L’autre difficulté est d’ordre diachronique. Les huit rééditions voient le livre s’amplifier, à la façon des Essais, mais aussi se transformer : le portrait du roi passe ainsi de l’éloge ouvert au blâme crypté. Théophraste perd peu à peu la place de prestige qu’il occupait naguère : placé toujours en tête de l’édition, il est désormais édité en casse plus petite à partir de la 6e édition, alors que les caractères français prennent une place de plus en plus grande. Les éditions modernes, malgré le système de numérotation, peinent à manifester cette évolution qui métamorphose l’oeuvre en profondeur. 

Liste des éditions

Cette liste, conforme à la bibliographie traditionnelle mériterait d’être précisée davantage par les découvertes de G. Servois, B. Parmentier et Marc Escola: ces spécialistes ont montré que le texte était instable, l’auteur ne cessant de le corriger, même au cours de la procédure de publication et d’impression.

  • Les Caractères de Théophraste, traduits du grec, avec les caractères ou les mœurs de ce siècle.
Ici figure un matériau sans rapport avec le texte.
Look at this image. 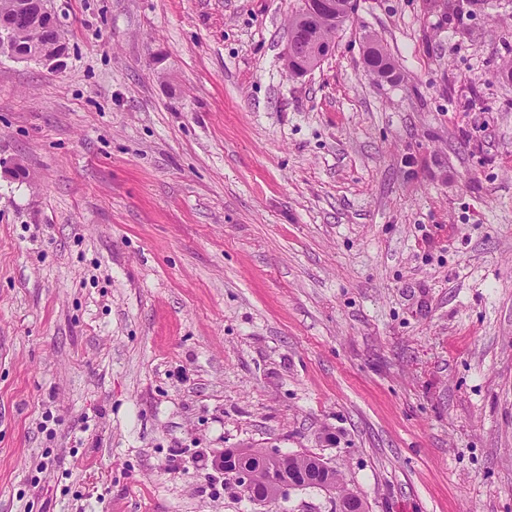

Paris, Estienne Michallet, 1688, in-12 de 360 pages, 418 “remarques”.  Pas de nom d’auteur, ni d’épître dédicatoire.  Le privilège date du 8 octobre 1687.
  • Deuxième édition, très proche de la première. Paris, Michallet, 1688, in-12.
  • Troisième édition, à peu près conforme aux deux précédentes, sauf quelques suppressions. Paris, Michallet, 1688, in-12.
  • Quatrième édition, corrigée et augmentée, contenant désormais 764 remarques, Lyon, Amaulry, 1689, in-12.
  • Cinquième édition, augmentée, contenant 925 remarques. Paris, Michallet. 1690, in-12.
  • Sixième édition, augmentée, contenant 997 remarques. Paris, Michallet, 1691. in-12.
  • Septième édition, corrigée et augmentée, contenant 1073 remarques. Paris, Michallet, 1692, in-12.
  • Huitième édition, corrigée et augmentée, contenant 1119 remarques. Paris, Michallet, 1694, in-12.
  • Neuvième édition, reproduisant la précédente, avec quelques corrections et variantes. Paris, Michallet, 1696, in-12. Edition posthume, publiée peu après le décès de l’auteur.
  • Dixième édition, posthume. Paris, Michallet, 1699, in-12.